Iuri é um dos que contrariam esta tendência. Ele continua a trabalhar para manter vivo o artesanato guineense. A sua família mora no interior da Guiné-Bissau, perto de Saltinho - local bastante apreciado pelos estrangeiros - mas é em Bissau que consegue vender a maior parte das suas peças.
Quando vi este guineense com quem me devo ter já cruzado na zona do artesanato da capital, ele estava acompanhado por cinco mulheres de madeira a tinha acabado de dar alma com as suas mãos. Apaixonei-me por uma dessas mulheres guineenses e decidi trazê-la comigo. Ela acompanha-me, agora, enquanto escrevo. Uma segunda mulher foi acolhida por uma amiga.

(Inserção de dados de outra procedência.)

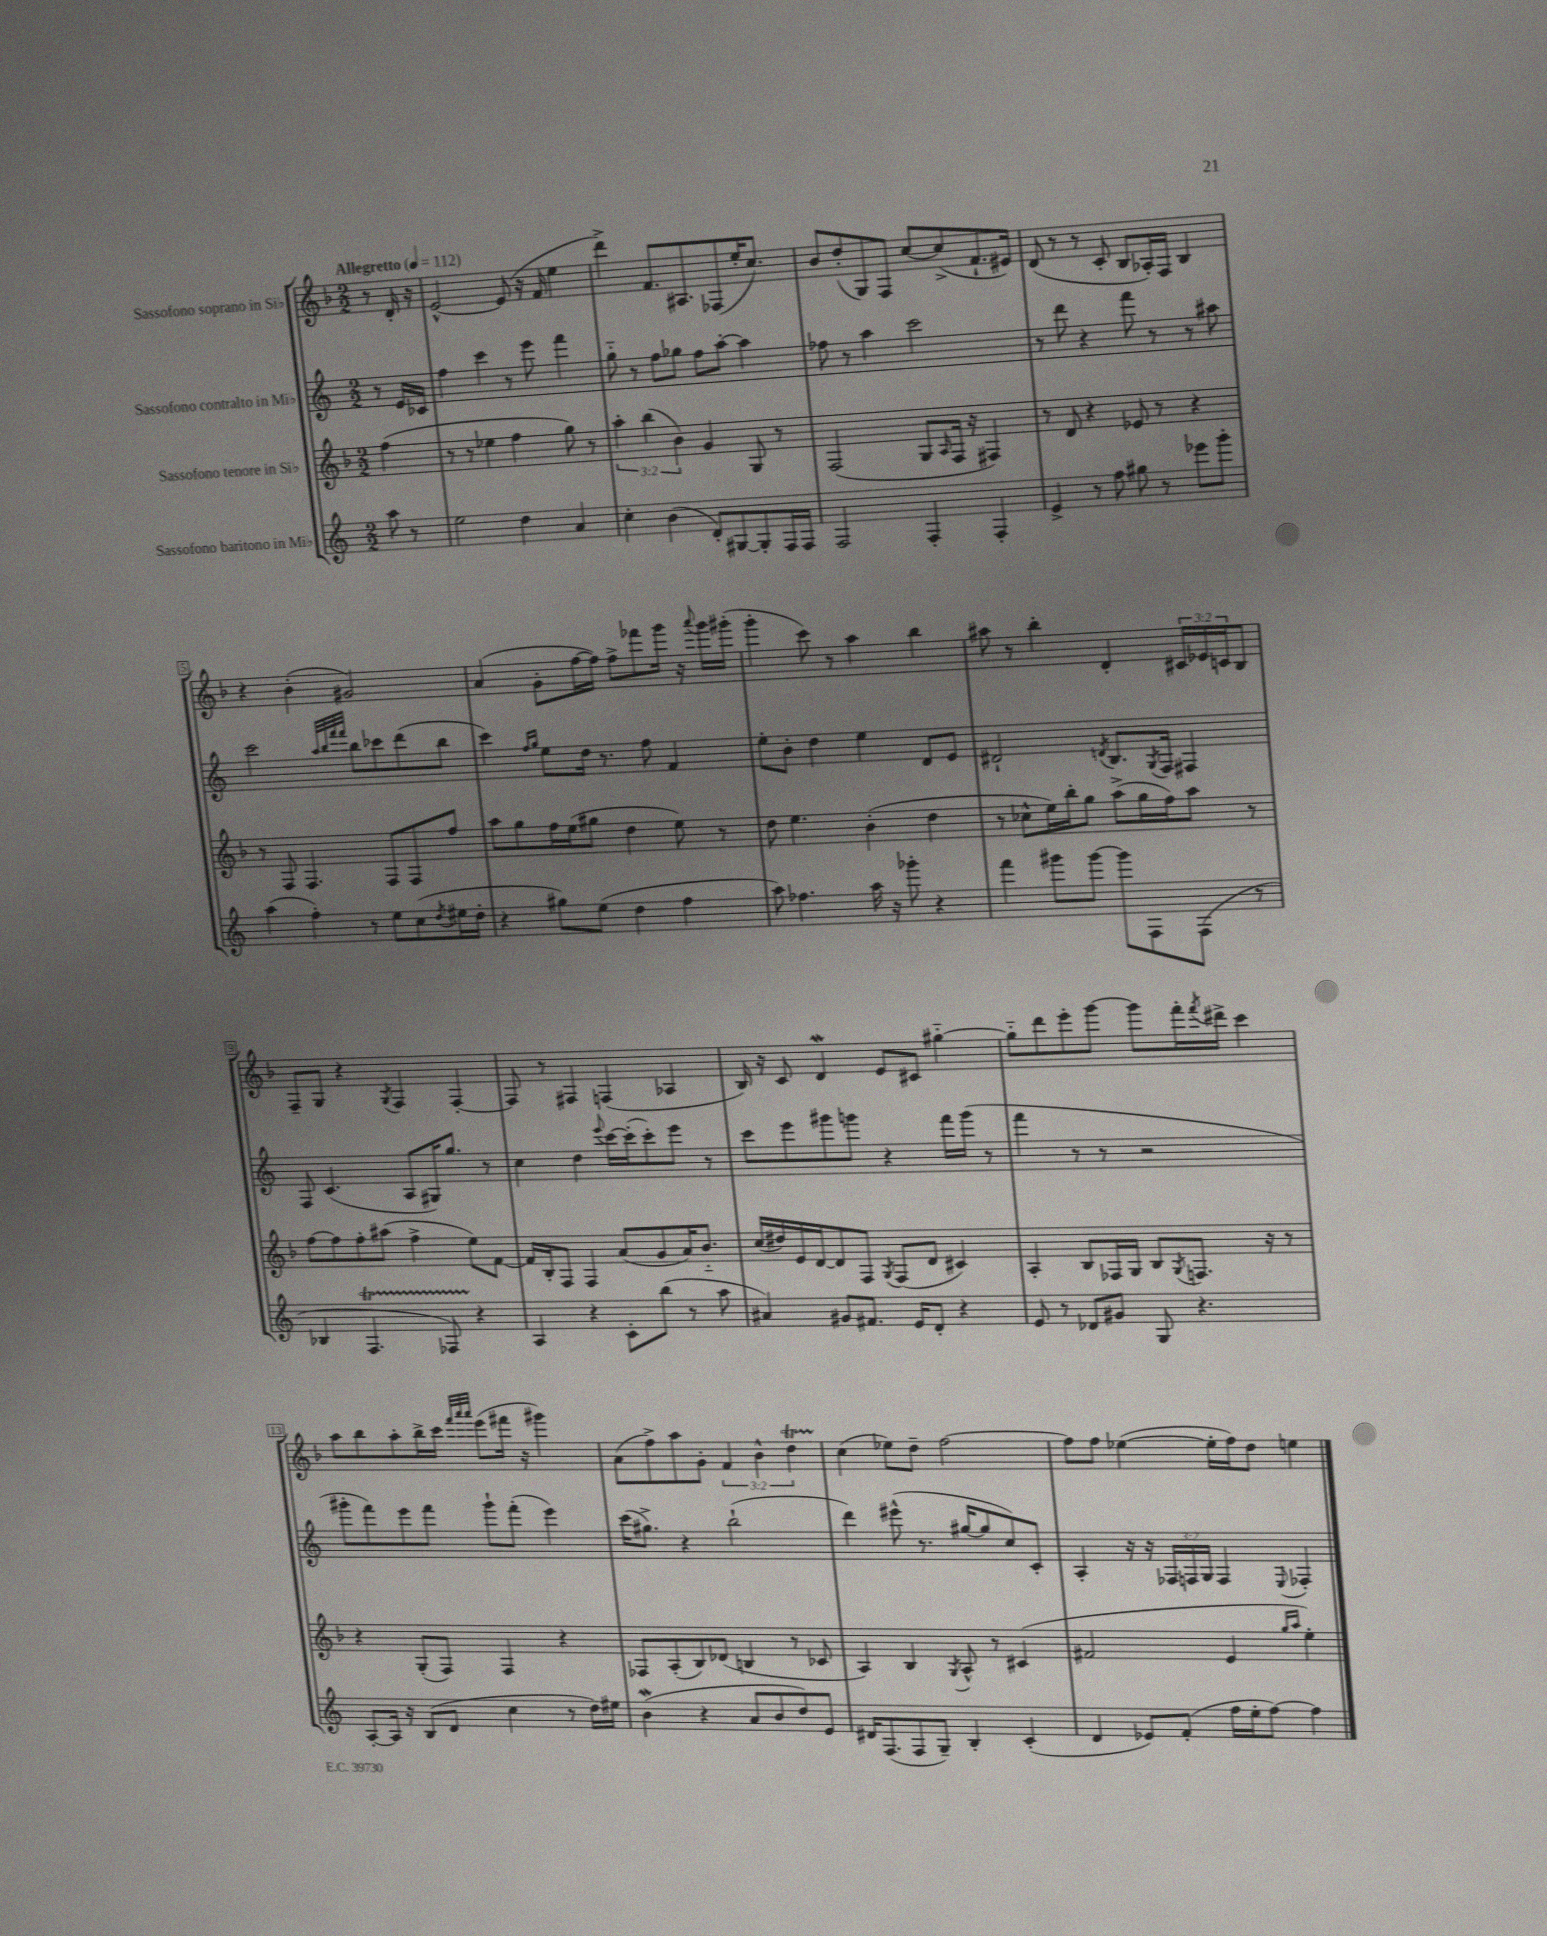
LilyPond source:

<<
\new StaffGroup <<
\new Staff = "s0" \with { instrumentName = "Sassofono soprano in Sib" } {
    \clef treble \key f \major \numericTimeSignature \time 2/2 \override Staff.TupletNumber.text = #tuplet-number::calc-fraction-text \partial 4 \tempo "Allegretto" 4 = 112
    r8 d'16-. r16 |
    e'2~-^ e'8( r16 f'16 e''4 |
    d'''4->) f'8. ais8. fes8( e''16-. c''8.) |
    bes'8 d''8-.( g8) f8 c''8~ c''8->( f'8.-! eis'16) |
    d'8( r8 r8 c'8-. bes8 aes16-.) f16 bes4 |
    r4 bes'4-.( gis'2) |
    a'4( g'8-. f''16~ f''16) f''8-> fes'''8 g'''16 r16 \appoggiatura { a'''8 } g'''16 gis'''16-.( |
    g'''4-. c'''8) r8 a''4 bes''4 |
    ais''8 r8 bes''4-. d'4-. \tuplet 3/2 { cis'16 ees'16 c'16 } bes8 |
    f8-- g8 r4 \acciaccatura { g8 } f4 f4~-. |
    f8 r8 fis4 f4( aes4 |
    bes16) r16 c'8 d'4\mordent e'8 cis'8 gis''4~-_ |
    gis''8-_ d'''8 e'''8-. g'''8~ g'''8 f'''16-. \acciaccatura { f'''8 } dis'''16-> c'''4 |
    a''8 bes''8 a''8-. bes''16-> c'''16 \grace { f'''32 a'''32 a'''32 } e'''8( fis'''16 r16 gis'''4) |
    a'8( f''8->) a''8 g'8-. \tuplet 3/2 { f'4 bes'4-^ d''4\startTrillSpan } |
    c''4\stopTrillSpan( ees''8) d''8-- f''2~ |
    f''8 f''8 ees''4~( ees''16-. f''16) d''8 e''4 \bar "|." |
}
\new Staff = "s1" \with { instrumentName = "Sassofono contralto in Mib" } {
    \clef treble \key c \major \numericTimeSignature \time 2/2 \override Staff.TupletNumber.text = #tuplet-number::calc-fraction-text \partial 4
    r8 e'16 ces'16 |
    f''4 c'''4 r8 e'''8 f'''4 |
    g''8-_ r8 f''8 ges''8 f''8 a''8~-. a''4 |
    fes''8 r8 a''4 c'''2 |
    r8 d'''8 r4 f'''8 r8 r8 ais''8 |
    c'''2 \grace { a''32 b''32 f'''32 f'''32 } b''8 ces'''8 d'''8( b''8 |
    c'''4) \grace { f''16 g''16 } e''8 d''16 r8. f''8 f'4 |
    e''8-. b'8-. d''4 e''4 d'8 e'8 |
    dis'2-! \acciaccatura { d'8 } b8. \acciaccatura { g8 } f16 fis4 |
    f8 c'4.( a8 gis16) g''8. r8 |
    c''4 d''4 \appoggiatura { e'''8 } c'''16~ c'''16-.( c'''8-.) e'''8 r8 |
    c'''8 e'''8 gis'''8 g'''8 r4 f'''16 g'''16( r8 |
    f'''4 r8 r8 r2 |
    gis'''8-. f'''8) e'''8 f'''8 gis'''8-! f'''8-.( e'''4) |
    c'''16( gis''8.->) r4 b''2-!( |
    d'''4) eis'''8-^( r8. gis''16~ gis''8 c''8) c'8-. |
    a4-. r16 r16 \tuplet 3/2 { fes16 f16 g16 } f4 \appoggiatura { e8 } fes4-. \bar "|." |
}
\new Staff = "s2" \with { instrumentName = "Sassofono tenore in Sib" } {
    \clef treble \key f \major \numericTimeSignature \time 2/2 \override Staff.TupletNumber.text = #tuplet-number::calc-fraction-text \partial 4
    f''4( |
    r8 r8 ees''4 f''4 g''8) r8 |
    \tuplet 3/2 { a''4-. bes''4( bes'4) } g'4 g8 r8 |
    f2( g8 \grace { a16 } f16 r16 fis4) |
    r8 d'8 r4 ees'8 r8 r4 |
    r8 f8 f4. f8 f8 f''8 |
    a''8 g''8 f''16 e''16( gis''8 d''4 e''8) r8 |
    d''8 e''4. bes'4-.( d''4 |
    r8 ces''8-^ e''16) bes''16-. g''8 a''8->( g''16 f''16) a''8 r8 |
    f''8~ f''8 f''8-. ais''8( f''4-> e''8) f'8~ |
    f'16 bes16-. f8 f4 a'8( g'8 a'16) bes'8.-_ |
    c''16( dis''16) e'16 d'16~ d'8 f8 \acciaccatura { g8 } f8( d'8 cis'4) |
    a4-. bes8 fes16 g16 bes8 \acciaccatura { g8 } f8. r16 r8 |
    r4 g8-.( f8) f4 r4 |
    fes8 a8-.( bes8) des'8( b4 r8 ces'8 |
    a4) bes4 \acciaccatura { g8 } a8-^ r8 cis'4( |
    fis'2 e'4 \grace { g''16 a''16 } e''4-.) \bar "|." |
}
\new Staff = "s3" \with { instrumentName = "Sassofono baritono in Mib" } {
    \clef treble \key c \major \numericTimeSignature \time 2/2 \partial 4
    a''8 r8 |
    e''2 d''4 a'4 |
    c''4-. b'4( d'8-.) gis8~ gis8-. f16 f16 |
    f2 f4-. f4-. |
    e'4-> r8 f''8 gis''8 r8 ees'''8 g'''8-. |
    a''4( f''4-.) r8 e''8 c''8( \acciaccatura { d''8 } eis''16 d''16-. |
    r4 gis''8) e''8( d''4 f''4 |
    a''8) fes''4. a''16 r16 ges'''8-. r4 |
    f'''4 gis'''8 gis'''8~ gis'''8 f8 f8( r8 |
    bes4 f4.\startTrillSpan fes8) r4\stopTrillSpan |
    a4 r4 c'8-. b''8( r8 a''8 |
    ais'4) gis'8 fis'8. e'16 d'8-. r4 |
    e'8 r8 des'8 gis'8 g8 r4. |
    a8~-. a16 r16 b8( d'8 c''4 r8 d''16) eis''16 |
    b'4\mordent( r4 a'8 b'8 d''8) e'8 |
    dis'16 f8.( f8 g8--) b4-. c'4-.( |
    d'4 ees'8) f'8-.( f''16 e''16-. f''8~) f''4 \bar "|." |
}
>>
>>
\layout { \context { \Score \override BarNumber.stencil = #(make-stencil-boxer 0.1 0.3 ly:text-interface::print) } }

Das suas cinco mulheres, Iuri guardou três. Mas todas três virão também para Bissau; estas acompanharão o seu homem até à capital. Graças à alma que Iuri lhes deu, todas três irão conquistar alguém que lhes dará um destino difícil de traçar. Porém, o mais importante é que, como forma de agradecimento a quem lhes deu alma, estas mulheres feitas do que dá o chão da sua terra irão proporcionar o sustento do criador e quem sabe se de outra(s) mulher(es) e crianças de carne e osso que façam parte da vida do artista.